The three main objectives of this documentary are:
In a nutshell, a myriad of important insights have been obtained throughout this documentary. As such, I will highlight the main points to jog our memory a little:
The United States, followed by United Kingdom and Australia have the most tennis player representatives.
As the number of tennis players a country has increases, the winning and losing percentages of players in all tournaments converge towards a 50-50 percentage.
The average age of tennis players fluctuate through different periods of time. Female average age is continuously below the male tennis players after the Open Era.
The match duration on clay courts is the highest, while that of grass courts is the lowest.

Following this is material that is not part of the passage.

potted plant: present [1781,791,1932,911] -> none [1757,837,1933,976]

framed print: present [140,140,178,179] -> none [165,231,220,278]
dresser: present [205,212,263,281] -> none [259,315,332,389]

The serving performance is not that different between left and right handed males, but is slightly better for left handed females than right handed females.
Height does not influence male players’ winning percentage. However, there is a slight positive correlation between female height and winning percentage.
Serena Williams has the most Grand Slams in the Open Era as of 2021.
The heatmap of winning percentages for the top players across each round of Grand Slams can provide information on the weaknesses and strengths of players across different court surfaces.
Even top performers have bogey players in that they would need to adapt their gameplay accordingly.
David Ferrer is one of the best players existing to have never won a Grand Slam.
For tennis enthusiasts, looking at commentary and analysis through visuals is like icing on the cake. Fans can benefit from and gain a deeper understanding of the game if they are provided with statistical insights and data-driven storytelling, hopefully like the ones provided in this documentary. Using data analysis, tennis fans can have a greater understanding of the sport by learning about the intricacies of player performance, tournament dynamics and different characteristics or aspects influencing the game. It can also be used to make the sport more approachable and interesting to viewers, increasing their engagement as key statistics and crucial trends are broadcasted in a simple storytelling manner.
On a higher level, coaches, players and relevant parties can benefit from analysing player characteristics and statistics, performance metrics and match attributes to pinpoint areas for development, thus formulating winning strategies. Training schedules, strategies and game results can all benefit from more rigorous data analysis. Not only does analysis on tennis enrich the entertainment industry, but it also enhances player performance and drives advancement in the field too!